Part One: The Phone Call on the Freeway
My parents said, “Don’t come to Thanksgiving. Your daughter is embarrassing. Your sister needs a drama‑free day.”
My six‑year‑old and I were already on our way to the airport.
If I ever tell this story out loud, I always remember the exact second my stomach dropped. My hands were on the steering wheel of my little sedan, headed down an American interstate toward the airport the day before Thanksgiving. Gray November sky.
Traffic crawling just fast enough to trick you into believing you might actually be on time—classic U.S. holiday travel, the kind of thing they complain about on the morning shows. Ivy, my daughter, was in the back in her booster seat, kicking her sneakers against the seat like she had springs in her shoes.
She’d been counting down to this trip the way kids do, like it was a holiday and a birthday and a unicorn sighting all rolled into one. “Do you think Mason will play with me this time?” she asked. Mason is my sister Allison’s son.
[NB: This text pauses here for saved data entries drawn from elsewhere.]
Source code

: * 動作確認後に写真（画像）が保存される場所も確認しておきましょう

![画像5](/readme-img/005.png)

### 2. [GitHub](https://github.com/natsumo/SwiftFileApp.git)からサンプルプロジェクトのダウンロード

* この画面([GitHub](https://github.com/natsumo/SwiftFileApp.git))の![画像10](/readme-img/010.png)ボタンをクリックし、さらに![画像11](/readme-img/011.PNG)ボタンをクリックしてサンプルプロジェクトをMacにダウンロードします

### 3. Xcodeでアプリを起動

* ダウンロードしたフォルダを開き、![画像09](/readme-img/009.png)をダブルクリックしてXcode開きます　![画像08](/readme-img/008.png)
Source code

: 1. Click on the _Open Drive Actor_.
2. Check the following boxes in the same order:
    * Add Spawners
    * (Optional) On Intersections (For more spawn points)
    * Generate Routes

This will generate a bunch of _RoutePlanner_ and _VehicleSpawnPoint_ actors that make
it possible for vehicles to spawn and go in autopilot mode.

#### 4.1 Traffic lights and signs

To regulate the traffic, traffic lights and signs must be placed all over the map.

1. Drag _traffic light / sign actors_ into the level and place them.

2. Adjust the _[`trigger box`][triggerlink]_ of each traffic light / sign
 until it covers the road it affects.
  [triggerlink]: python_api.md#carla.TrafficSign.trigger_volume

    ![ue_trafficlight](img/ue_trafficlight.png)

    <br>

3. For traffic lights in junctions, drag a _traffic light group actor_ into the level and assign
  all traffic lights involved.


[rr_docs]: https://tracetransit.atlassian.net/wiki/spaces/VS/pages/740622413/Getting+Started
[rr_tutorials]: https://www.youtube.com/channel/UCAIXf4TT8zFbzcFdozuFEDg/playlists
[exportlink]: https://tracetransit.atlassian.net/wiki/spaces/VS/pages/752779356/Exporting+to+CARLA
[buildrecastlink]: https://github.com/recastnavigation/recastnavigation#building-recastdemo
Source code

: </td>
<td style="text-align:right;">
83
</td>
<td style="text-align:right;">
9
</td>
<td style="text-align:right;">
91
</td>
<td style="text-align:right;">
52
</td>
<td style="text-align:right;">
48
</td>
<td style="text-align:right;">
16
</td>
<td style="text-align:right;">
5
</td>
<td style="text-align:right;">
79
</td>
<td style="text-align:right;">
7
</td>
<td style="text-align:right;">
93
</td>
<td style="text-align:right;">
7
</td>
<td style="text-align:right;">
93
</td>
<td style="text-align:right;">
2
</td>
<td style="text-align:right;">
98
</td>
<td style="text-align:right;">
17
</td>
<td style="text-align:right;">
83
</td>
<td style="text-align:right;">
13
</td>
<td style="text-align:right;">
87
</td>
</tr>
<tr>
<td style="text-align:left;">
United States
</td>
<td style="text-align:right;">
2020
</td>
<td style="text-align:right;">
Seven years old and he usually treats Ivy like a mildly interesting app he can close whenever he gets bored. “I’m sure he will,” I said, in that voice mothers use when we’re lying for peace. “And Paige is going to show me her new Barbie,” Ivy continued, undeterred.
Paige is Allison’s daughter. She’s nine and already practicing the kind of facial expressions you see on people who review restaurants for a living. Ivy hummed to herself and hugged the little stuffed fox she’d insisted on bringing “so he can have Thanksgiving too.” She’d made place cards at school—actual folded pieces of paper with our names on them and drawings of turkeys that looked like they’d survived a small explosion in an arts‑and‑crafts room.
She was excited to see her grandparents. She kept saying “Grandma’s house” like it was a magical location with enchanted snacks and bottomless cartoons, some idealized Midwestern home you’d see in a commercial on network TV. I was hopeful.
Not in a naïve way—more in a “maybe this year everyone will behave like adults for four hours” way. A cautious, fragile optimism, like balancing a glass ornament on a moving bus. My phone rang.
The screen lit up with “Mom.”
I smiled automatically, because apparently my nervous system hadn’t gotten the memo that I was allowed to be wary. “Hey,” I said, tapping the button and putting it on speaker, because I was driving on a U.S. freeway and I’m not trying to get pulled over for holding my phone like a teenager making TikToks.